The wreathed whispers of the sisterhood are issuing forth for Bob Geldof since he assumed advocacy of the least PC human rights issue on Earth, writes John Waters
I wondered if they would. He is, after all, the man who saved the world, put charisma into charity and gave rock'n'roll back its conscience.
In an essay, "The Real Love that Dare Not Speak its Name", for a University of Cambridge book, Children and Their Families: Contact, Rights and Welfare, Geldof has attacked the bias in society's systems and culture which marginalises fathers and damages children.
"The law," he wrote, "is creating vast wells of misery, massive discontent, an unstable society of feral children and feckless adolescents who have no understanding of authority, no knowledge of a man's love and how different but equal it is to a woman's."
The standard response to such interventions is to depict whoever has made them as hating women and misusing children in the interests of power, ego and revenge. Geldof is already being targeted with both barrels.
This, he is told in the style of a nun discoursing on the Immaculate Conception, is not a gender issue and should not be turned into one. How an issue defined by the transfer of the natural rights of one person to the whim of another can be discussed without reference to the distinguishing characteristics of the respective parties is never explained.
Similarly, a charge that men pursuing their right to parent is a misuse of children is levelled without any acknowledgment that the denial of fundamental human rights of both fathers and children is at least as damaging to children as to fathers.
Inevitably, someone mentions Solomon. Geldof was the subject of one velvet-gloved assassination attempt in a Sunday newspaper last week, when a female psychologist lectured him thus: "In the Old Testament tale about the judgment of King Solomon, two women claimed equal right to a baby. Solomon revealed the true parent when he called for his sword to cut the living child in two and give one half to one and half to the other - out of love for the child, the real mother relinquished her rights."
Too many children, she concluded, have already been sacrificed on the sword of inalienable "rights".
Two subtexts are detectable:
1. Mothers are "real" parents; fathers are not.
2. If fathers want to be seen as "real" parents, they should walk away from their children if that is what mothers decide.

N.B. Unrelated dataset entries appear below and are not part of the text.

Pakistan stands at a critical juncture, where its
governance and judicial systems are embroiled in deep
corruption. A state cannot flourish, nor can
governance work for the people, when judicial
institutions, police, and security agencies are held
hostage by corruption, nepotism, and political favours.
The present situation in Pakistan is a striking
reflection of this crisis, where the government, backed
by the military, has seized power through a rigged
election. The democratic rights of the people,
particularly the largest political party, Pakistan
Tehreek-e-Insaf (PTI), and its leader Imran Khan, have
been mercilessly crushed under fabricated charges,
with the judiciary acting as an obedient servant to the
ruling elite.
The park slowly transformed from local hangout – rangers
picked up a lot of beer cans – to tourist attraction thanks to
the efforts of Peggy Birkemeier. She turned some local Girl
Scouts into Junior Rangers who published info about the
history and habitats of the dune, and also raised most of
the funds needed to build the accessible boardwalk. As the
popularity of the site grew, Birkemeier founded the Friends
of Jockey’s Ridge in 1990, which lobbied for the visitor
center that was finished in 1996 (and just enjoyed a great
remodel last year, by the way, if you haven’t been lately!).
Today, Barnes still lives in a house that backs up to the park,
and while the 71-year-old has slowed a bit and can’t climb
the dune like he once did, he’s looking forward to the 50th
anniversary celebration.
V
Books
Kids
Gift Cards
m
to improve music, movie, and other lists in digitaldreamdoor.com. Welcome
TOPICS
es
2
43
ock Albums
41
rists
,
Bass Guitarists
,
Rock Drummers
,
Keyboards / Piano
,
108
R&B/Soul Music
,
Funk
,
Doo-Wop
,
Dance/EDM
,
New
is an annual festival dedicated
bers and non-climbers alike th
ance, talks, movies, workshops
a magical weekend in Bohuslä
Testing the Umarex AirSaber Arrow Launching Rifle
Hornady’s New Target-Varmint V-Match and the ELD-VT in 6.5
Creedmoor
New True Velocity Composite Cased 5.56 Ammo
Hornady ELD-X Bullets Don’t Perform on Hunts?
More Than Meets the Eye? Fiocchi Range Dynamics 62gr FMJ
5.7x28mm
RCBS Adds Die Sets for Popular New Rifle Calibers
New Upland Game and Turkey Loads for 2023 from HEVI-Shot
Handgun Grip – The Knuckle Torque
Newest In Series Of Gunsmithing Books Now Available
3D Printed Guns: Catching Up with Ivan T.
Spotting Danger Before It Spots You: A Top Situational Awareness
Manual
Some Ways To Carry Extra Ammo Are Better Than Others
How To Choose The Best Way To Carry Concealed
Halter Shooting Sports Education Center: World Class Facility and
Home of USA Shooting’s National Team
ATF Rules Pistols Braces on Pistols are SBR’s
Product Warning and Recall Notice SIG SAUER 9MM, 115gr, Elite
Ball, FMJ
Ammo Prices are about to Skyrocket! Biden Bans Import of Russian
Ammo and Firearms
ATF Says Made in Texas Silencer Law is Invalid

Those who seek to deflect criticism of the moral corruption of family law are remarkably fond of this story, which in truth indicts precisely that which they defend. If mothers always behaved as implied, incidences of children being sacrificed on the sword of inalienable rights would be rare.
It is women, overwhelmingly, who make applications to the family courts, for the simple and rational reason that family law is incentivised in their favour.

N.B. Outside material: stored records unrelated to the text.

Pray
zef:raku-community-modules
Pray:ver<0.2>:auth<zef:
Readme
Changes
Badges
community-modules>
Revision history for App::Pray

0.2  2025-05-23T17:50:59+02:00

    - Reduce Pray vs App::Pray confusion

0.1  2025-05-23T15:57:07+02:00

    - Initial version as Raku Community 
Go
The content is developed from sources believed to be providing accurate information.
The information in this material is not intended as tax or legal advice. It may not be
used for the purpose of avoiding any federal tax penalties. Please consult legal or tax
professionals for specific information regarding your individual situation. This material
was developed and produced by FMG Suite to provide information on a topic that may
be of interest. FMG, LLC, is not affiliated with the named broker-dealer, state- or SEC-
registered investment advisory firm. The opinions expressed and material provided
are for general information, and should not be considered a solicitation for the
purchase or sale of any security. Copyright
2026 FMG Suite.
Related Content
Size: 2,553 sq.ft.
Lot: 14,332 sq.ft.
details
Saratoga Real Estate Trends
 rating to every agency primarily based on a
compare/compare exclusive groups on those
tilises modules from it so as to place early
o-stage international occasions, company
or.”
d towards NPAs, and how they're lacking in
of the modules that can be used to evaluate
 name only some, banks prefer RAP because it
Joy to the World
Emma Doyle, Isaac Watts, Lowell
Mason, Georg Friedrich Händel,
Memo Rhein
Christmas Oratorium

Fathers respond, often because they have no choice; and usually they do so in pursuit of minimal concessions (not rights), which, even when extended by a court, are rarely enforced.

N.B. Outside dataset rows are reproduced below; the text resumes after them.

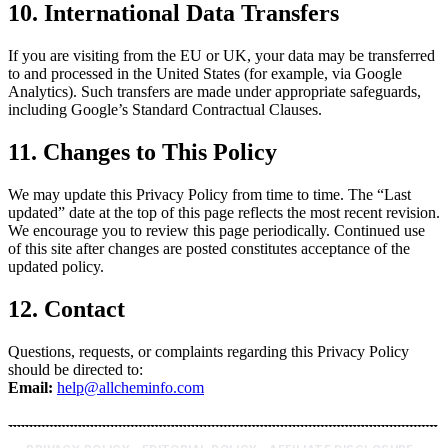
10. International Data Transfers
If you are visiting from the EU or UK, your data may be transferred
to and processed in the United States (for example, via Google
Analytics). Such transfers are made under appropriate safeguards,
including Google’s Standard Contractual Clauses.
11. Changes to This Policy
We may update this Privacy Policy from time to time. The “Last
updated” date at the top of this page reflects the most recent revision.
We encourage you to review this page periodically. Continued use
of this site after changes are posted constitutes acceptance of the
updated policy.
12. Contact
Questions, requests, or complaints regarding this Privacy Policy
should be directed to:
Email:
help@allcheminfo.com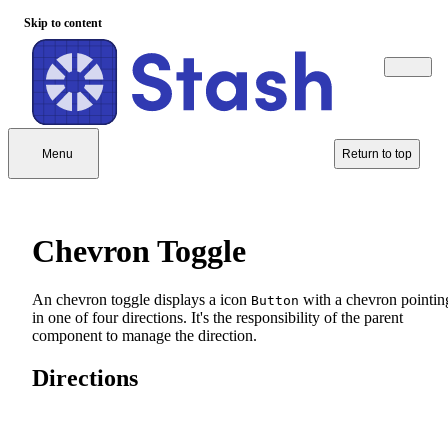
Skip to content
Menu
Return to top
Chevron Toggle
An chevron toggle displays a icon
with a chevron pointin
Button
in one of four directions. It's the responsibility of the parent
component to manage the direction.
Directions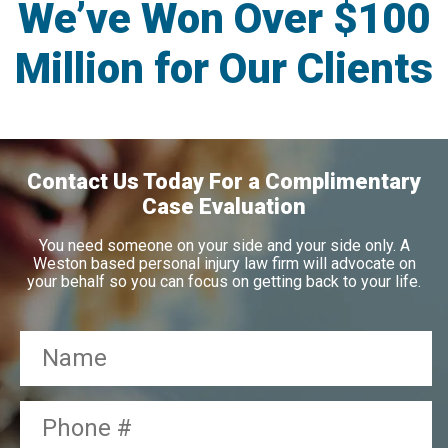
We’ve Won Over $100
Million for Our Clients
Contact Us Today For a Complimentary
Case Evaluation
You need someone on your side and your side only. A
Weston based personal injury law firm will advocate on
your behalf so you can focus on getting back to your life.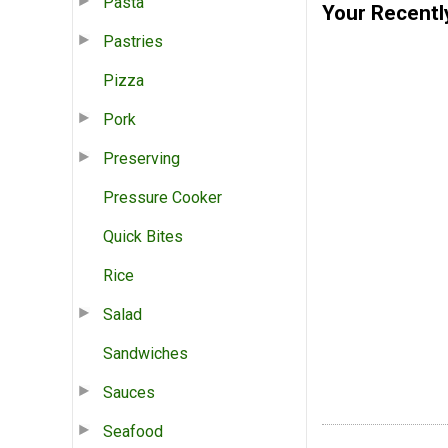
Pasta
Your Recentl
Pastries
Pizza
Pork
Preserving
Pressure Cooker
Quick Bites
Rice
Salad
Sandwiches
Sauces
Seafood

Within days of Geldof's recent appearance on the Pat Kenny Show to expand on his essay, the Government told the UN that it does not believe men should have the same rights as women in relation to guardianship, adoption and custody of children. Fulfilling the objectives of UN conventions, it stated, "does not necessitate the extension to men of rights identical to those accorded by law to women".
If the Government gave notice of its intention to discriminate against any other sub-group, uproar would ensue. The woman from the Irish Council for Civil Liberties would be on radio and TV from morning till night. An editorial in The Irish Times would thunder about, possibly, the wickedness of splitting the atom of equality. I do not note the absence of such responses in surprise, but simply observe that the hypocritical silence of Ireland's mouthpieces of liberal and moral indignation is the measure of what Geldof has taken on.
Thus far, one gathers he believes the injustices he has noted are simply oversights. It appears not to occur to him that what he is describing is well known to those in power, and precisely as they intend. "Equality", he should be aware, comes in liberal society with the quotation marks attached, and removing these is more challenging than feeding the world.
His decision to bring his considerable moral authority to this issue is already causing massive consternation in quarters which resist with extreme prejudice any challenge to their liberal gloss. If he persists, many who once spoke his name in awe will shake their heads and say what a pity it is that such a champion of the underdog has been embittered by personal experience.